We are now in the very early stages of planning for Sheffield and are using the same matrix for prioritisation having also been able to include the PCN-level information. This gives us a good idea of where to go first so people know well in advance where the trucks will be.
Lessons learnt and future progress
For others rolling out this programme I’d say the practicalities are crucial. The team requires space for two articulated lorry trailers – not taking up the whole car park – with easy access, a flat surface and sufficient mobile phone reception to transfer the images.
Sites had to be easy to get to by car or public transport. Many smaller sites were quickly ruled out but we started at Rossington Miners Welfare in April 2021 and moved to a range of others across Doncaster including leisure centres, a pub, and retail parks. We also used Tesco car parks but found the Christmas period led to challenges with volume!

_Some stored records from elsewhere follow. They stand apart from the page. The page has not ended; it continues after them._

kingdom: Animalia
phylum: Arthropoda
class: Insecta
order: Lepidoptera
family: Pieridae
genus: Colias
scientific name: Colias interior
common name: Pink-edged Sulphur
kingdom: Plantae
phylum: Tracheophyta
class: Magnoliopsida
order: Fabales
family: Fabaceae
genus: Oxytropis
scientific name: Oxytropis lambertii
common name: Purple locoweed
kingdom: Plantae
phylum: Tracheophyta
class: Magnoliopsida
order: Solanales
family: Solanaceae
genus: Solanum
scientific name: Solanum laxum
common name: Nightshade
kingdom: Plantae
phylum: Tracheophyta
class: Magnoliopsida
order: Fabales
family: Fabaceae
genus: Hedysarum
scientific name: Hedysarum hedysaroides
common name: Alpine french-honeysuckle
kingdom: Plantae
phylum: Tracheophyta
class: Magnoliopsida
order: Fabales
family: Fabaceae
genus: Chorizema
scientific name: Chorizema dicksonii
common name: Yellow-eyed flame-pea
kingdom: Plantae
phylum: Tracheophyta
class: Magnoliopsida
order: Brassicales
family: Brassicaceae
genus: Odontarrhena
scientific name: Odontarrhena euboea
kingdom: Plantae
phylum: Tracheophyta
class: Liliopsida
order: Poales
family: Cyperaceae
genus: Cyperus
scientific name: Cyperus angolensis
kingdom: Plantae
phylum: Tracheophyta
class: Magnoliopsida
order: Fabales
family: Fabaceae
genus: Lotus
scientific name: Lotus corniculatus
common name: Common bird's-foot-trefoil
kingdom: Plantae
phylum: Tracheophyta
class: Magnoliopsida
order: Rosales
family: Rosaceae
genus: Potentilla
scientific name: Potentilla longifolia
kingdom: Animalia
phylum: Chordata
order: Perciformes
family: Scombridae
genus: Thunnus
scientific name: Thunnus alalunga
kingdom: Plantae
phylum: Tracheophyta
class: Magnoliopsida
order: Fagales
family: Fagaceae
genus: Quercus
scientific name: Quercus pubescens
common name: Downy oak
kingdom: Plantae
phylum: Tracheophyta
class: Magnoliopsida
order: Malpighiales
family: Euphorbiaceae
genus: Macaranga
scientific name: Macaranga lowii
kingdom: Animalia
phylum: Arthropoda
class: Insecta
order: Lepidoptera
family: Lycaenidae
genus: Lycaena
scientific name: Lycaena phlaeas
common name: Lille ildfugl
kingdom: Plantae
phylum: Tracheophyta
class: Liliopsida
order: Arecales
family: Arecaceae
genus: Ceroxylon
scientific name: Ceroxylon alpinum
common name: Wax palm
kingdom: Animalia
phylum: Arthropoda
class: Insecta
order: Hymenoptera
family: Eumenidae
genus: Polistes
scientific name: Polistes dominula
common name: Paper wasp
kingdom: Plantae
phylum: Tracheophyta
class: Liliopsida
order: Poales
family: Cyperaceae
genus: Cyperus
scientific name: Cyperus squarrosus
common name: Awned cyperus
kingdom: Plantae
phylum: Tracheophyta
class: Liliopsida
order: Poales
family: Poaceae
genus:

We have sent out over 100,000 invites so far and the scheme has been very successful but we know there is still unmet need we need to address. This is likely to include people who need a different approach and don’t engage with the NHS’s usual service offer, so our next step is to do more in this space.
There will always be challenges with rolling out new programmes but for many of the 309 people we’ve diagnosed so far, it’s been lifechanging. Scale that up across the country and the benefits are clear.
There’s a lot of talk about shifting care closer to home and moving from reactive to proactive healthcare. But this programme is a genuine example of the why, the what and the how coming together to show how when we work together it’s not just talk, it’s real action and it’s saving lives.